== Task item ==
Copy the rows starting at the beginning and ending at the line containing "environment.", swapping every "Influencing" for "Shaping" and leaving everything else as it is.

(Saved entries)
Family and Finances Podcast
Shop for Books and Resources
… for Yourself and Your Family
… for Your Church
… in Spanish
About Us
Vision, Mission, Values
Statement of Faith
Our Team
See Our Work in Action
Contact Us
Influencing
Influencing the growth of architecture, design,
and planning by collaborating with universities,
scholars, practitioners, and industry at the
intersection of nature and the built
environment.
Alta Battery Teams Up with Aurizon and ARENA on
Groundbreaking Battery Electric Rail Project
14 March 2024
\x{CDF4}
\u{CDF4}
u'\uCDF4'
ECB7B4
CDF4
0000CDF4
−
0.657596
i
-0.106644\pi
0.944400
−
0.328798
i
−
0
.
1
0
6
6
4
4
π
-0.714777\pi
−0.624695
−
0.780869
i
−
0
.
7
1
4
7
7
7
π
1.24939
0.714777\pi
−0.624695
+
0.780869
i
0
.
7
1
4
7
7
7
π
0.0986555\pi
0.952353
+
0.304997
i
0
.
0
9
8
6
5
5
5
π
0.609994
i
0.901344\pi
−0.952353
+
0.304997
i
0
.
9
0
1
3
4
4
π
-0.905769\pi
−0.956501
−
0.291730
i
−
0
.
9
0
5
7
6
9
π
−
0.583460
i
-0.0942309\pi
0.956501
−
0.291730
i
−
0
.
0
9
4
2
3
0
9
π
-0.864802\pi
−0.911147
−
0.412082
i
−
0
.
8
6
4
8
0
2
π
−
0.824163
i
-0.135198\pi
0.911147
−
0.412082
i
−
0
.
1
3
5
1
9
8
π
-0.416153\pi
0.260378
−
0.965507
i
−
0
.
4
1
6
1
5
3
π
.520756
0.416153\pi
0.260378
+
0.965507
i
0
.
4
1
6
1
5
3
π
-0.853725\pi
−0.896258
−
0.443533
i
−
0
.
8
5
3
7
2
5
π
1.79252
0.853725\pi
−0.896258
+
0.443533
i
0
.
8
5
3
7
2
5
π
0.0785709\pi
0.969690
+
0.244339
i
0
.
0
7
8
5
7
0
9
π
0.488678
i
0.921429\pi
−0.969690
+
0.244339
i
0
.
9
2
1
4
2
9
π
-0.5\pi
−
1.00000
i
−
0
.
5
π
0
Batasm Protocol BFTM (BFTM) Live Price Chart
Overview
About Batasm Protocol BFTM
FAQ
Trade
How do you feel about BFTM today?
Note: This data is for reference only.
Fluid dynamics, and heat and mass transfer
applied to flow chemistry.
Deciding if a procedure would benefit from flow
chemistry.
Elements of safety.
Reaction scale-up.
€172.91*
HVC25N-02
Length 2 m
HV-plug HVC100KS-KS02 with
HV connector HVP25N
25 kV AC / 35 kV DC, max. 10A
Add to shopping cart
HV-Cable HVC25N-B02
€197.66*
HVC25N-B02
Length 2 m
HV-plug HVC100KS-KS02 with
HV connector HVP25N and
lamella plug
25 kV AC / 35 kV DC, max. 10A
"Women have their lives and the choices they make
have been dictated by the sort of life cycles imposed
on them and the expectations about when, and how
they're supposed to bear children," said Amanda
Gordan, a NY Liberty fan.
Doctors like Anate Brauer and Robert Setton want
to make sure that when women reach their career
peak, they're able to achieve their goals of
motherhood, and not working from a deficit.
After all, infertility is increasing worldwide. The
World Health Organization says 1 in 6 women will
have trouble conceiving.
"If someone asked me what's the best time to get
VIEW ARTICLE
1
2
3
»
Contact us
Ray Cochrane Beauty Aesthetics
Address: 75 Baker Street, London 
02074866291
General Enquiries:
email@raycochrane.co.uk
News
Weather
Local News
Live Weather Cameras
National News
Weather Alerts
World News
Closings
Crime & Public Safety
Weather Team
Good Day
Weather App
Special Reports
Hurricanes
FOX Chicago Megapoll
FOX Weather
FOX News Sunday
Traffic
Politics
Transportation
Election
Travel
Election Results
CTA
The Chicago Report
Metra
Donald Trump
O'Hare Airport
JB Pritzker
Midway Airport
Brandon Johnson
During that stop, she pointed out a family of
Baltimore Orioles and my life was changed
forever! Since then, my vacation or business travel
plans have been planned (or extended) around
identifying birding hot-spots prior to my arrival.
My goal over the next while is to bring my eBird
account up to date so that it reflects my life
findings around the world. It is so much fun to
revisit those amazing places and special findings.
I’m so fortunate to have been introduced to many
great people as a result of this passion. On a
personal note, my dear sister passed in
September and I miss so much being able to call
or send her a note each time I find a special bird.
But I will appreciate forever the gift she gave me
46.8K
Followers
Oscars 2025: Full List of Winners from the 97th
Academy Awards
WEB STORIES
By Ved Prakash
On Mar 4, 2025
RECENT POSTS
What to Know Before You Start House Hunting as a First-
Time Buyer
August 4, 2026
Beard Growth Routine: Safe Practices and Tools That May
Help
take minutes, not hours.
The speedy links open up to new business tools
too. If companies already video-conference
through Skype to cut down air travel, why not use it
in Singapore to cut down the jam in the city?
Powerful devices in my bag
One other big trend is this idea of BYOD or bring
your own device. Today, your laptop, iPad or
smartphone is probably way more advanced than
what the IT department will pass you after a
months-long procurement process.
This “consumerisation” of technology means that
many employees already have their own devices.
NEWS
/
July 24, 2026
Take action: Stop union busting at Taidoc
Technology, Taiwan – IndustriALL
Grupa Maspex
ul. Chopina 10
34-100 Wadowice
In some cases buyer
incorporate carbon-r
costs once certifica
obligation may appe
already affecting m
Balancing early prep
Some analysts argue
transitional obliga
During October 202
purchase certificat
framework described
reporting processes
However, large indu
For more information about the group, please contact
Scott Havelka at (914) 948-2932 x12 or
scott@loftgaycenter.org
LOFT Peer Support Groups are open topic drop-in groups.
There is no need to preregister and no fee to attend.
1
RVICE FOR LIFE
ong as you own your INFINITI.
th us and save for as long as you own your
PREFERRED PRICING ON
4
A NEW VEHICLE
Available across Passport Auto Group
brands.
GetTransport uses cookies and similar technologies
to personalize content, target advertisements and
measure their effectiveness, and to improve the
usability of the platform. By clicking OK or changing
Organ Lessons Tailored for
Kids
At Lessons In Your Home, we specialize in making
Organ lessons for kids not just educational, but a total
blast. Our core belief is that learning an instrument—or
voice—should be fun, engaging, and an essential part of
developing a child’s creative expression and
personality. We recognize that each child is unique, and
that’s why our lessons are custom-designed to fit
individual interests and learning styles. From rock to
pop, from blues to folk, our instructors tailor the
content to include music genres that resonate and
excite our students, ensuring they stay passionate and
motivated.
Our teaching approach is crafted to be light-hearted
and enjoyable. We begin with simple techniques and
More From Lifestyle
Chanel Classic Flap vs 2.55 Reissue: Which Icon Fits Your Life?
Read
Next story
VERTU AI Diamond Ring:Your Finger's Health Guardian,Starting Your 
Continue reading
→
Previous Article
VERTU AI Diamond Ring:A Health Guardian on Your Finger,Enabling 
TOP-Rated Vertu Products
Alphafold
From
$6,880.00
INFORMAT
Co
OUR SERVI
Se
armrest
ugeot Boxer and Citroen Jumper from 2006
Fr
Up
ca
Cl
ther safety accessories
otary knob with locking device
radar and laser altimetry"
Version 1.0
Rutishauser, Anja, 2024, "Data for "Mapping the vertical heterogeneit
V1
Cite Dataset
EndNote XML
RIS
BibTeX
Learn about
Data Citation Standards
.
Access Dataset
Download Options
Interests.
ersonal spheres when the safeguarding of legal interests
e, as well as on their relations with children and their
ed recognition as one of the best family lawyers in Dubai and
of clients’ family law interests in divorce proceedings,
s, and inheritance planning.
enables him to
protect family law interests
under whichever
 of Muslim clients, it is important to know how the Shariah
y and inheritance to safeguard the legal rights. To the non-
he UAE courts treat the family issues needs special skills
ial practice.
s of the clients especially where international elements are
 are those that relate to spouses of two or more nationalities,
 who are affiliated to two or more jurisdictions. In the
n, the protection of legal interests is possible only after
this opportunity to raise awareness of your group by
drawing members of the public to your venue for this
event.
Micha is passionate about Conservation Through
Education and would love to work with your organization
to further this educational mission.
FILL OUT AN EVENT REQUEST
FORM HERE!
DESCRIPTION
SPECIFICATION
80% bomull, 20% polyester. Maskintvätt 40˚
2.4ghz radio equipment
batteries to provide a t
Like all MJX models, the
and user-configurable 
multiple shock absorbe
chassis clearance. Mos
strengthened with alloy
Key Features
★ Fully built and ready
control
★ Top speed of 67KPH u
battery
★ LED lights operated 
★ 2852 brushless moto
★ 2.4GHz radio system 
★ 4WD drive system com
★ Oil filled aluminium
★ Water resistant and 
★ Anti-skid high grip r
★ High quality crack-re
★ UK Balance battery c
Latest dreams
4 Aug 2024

== Task solution ==
Family and Finances Podcast
Shop for Books and Resources
… for Yourself and Your Family
… for Your Church
… in Spanish
About Us
Vision, Mission, Values
Statement of Faith
Our Team
See Our Work in Action
Contact Us
Shaping
Shaping the growth of architecture, design,
and planning by collaborating with universities,
scholars, practitioners, and industry at the
intersection of nature and the built
environment.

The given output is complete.